Source texts of formatted documents:
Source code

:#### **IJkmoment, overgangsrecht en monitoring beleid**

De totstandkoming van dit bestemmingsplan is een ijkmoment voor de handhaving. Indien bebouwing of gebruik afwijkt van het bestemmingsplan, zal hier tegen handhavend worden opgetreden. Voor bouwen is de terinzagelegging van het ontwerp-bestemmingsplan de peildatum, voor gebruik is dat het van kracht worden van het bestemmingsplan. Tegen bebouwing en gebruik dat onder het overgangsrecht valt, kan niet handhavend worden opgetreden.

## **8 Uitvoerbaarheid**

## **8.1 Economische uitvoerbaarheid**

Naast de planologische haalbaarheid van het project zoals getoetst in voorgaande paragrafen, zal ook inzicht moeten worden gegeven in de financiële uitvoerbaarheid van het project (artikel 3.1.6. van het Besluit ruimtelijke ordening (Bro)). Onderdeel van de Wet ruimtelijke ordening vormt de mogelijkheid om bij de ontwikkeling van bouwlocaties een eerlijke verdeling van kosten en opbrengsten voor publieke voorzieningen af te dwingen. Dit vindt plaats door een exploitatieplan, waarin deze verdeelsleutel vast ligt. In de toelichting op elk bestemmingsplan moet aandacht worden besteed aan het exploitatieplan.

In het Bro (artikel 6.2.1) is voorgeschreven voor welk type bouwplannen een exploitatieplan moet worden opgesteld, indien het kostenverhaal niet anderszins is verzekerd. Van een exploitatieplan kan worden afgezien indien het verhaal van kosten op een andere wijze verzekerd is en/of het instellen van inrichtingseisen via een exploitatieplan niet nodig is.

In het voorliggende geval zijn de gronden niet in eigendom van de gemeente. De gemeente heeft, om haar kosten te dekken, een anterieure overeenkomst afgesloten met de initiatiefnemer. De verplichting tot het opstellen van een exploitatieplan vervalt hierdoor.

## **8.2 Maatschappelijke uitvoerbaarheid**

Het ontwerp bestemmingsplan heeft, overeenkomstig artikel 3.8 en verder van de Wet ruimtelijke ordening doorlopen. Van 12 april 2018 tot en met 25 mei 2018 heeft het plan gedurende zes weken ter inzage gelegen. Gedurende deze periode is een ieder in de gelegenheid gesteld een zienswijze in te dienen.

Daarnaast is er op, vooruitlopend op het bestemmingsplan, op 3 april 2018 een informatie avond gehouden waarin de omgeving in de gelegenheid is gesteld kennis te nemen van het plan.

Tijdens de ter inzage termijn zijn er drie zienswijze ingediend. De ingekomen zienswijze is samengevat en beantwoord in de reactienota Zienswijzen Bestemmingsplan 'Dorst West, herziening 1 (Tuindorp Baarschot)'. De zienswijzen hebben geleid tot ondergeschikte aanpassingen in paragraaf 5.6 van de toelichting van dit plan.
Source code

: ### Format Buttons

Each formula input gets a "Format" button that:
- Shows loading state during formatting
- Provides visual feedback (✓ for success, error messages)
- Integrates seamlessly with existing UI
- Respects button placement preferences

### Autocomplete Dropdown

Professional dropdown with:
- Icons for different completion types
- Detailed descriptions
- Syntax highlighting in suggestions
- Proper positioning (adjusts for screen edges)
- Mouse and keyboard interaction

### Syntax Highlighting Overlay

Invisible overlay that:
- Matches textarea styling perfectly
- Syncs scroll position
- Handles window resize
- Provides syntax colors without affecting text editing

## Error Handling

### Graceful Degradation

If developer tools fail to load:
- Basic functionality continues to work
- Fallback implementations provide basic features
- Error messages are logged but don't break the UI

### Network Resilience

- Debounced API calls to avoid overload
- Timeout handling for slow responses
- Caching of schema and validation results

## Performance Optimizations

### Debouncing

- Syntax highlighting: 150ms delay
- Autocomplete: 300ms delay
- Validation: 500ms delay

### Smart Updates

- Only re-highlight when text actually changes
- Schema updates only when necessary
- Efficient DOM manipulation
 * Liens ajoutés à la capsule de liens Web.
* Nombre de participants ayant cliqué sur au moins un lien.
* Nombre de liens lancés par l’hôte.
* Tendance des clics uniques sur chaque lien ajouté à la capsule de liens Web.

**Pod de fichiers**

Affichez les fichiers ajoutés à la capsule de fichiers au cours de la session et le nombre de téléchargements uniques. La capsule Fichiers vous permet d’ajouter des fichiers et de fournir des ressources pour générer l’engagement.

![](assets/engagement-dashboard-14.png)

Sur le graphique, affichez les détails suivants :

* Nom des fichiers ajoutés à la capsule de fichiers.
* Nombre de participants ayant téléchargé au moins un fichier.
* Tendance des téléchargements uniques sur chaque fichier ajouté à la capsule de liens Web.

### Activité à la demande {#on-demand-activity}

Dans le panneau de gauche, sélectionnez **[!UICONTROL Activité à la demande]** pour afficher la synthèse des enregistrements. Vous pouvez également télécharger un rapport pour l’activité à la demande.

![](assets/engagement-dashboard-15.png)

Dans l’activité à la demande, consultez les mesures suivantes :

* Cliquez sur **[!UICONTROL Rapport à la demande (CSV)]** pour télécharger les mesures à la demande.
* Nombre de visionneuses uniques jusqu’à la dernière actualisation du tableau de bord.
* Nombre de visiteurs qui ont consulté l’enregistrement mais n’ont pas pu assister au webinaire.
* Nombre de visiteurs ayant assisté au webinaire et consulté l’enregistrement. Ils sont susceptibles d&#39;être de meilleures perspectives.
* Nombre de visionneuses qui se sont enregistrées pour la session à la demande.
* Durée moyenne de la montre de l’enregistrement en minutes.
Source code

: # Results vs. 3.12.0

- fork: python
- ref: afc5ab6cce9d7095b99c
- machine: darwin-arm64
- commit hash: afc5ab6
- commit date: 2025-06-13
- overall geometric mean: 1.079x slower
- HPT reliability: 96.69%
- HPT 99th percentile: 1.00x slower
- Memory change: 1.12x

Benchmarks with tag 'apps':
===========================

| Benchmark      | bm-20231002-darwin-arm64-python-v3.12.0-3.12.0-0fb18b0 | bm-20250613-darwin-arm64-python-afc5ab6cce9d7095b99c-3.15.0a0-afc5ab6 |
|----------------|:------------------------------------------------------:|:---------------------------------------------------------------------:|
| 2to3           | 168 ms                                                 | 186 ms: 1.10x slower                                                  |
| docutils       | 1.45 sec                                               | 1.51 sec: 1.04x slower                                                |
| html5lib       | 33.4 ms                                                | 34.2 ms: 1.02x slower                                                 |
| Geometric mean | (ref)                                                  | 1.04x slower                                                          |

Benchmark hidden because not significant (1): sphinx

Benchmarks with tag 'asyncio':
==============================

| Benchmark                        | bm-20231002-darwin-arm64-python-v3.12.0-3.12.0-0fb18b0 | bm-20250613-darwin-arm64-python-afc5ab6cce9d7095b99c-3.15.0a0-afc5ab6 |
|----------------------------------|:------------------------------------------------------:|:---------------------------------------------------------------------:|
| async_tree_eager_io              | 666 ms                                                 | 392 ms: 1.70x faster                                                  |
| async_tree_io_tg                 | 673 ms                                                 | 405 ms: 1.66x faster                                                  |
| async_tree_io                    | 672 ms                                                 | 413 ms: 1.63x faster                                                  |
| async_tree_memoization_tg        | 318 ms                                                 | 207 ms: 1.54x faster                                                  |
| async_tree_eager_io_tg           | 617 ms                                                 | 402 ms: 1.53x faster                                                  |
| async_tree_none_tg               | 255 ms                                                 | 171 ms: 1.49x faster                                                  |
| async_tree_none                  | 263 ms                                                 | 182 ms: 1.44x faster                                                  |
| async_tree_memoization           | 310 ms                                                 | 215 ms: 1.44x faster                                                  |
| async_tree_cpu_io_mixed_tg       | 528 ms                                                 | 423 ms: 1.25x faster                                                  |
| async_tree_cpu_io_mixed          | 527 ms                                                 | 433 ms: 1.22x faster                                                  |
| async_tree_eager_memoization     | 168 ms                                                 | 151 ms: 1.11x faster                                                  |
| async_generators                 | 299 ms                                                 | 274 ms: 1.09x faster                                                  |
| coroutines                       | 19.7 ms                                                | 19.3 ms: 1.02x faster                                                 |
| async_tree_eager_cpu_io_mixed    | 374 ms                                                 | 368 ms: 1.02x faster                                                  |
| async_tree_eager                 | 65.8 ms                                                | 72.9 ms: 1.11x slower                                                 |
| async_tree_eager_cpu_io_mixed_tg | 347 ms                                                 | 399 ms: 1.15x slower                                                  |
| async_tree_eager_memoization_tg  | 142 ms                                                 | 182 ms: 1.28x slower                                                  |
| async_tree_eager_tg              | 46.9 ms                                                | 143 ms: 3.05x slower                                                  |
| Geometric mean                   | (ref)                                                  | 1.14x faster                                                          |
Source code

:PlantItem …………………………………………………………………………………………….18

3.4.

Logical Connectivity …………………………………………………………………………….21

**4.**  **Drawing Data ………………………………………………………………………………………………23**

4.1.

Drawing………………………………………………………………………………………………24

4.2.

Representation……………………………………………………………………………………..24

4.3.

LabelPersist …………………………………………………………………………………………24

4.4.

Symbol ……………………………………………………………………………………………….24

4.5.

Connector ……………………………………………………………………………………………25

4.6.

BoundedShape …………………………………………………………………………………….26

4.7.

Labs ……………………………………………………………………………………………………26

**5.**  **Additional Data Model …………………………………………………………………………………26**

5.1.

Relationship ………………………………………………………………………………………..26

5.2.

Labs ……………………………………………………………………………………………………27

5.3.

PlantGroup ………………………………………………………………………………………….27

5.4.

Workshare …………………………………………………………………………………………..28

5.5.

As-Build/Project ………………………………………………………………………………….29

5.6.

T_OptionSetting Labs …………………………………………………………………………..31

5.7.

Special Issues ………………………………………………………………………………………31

## WHAT THE EXERCISE ASKS:
Reproduce exactly the section above that begins at the line containing "433 ms: 1.22x" and ends at the line containing "19.3 ms: 1.02x", leaving out all other lines.

## YOUR RESPONSE:
| async_tree_cpu_io_mixed          | 527 ms                                                 | 433 ms: 1.22x faster                                                  |
| async_tree_eager_memoization     | 168 ms                                                 | 151 ms: 1.11x faster                                                  |
| async_generators                 | 299 ms                                                 | 274 ms: 1.09x faster                                                  |
| coroutines                       | 19.7 ms                                                | 19.3 ms: 1.02x faster                                                 |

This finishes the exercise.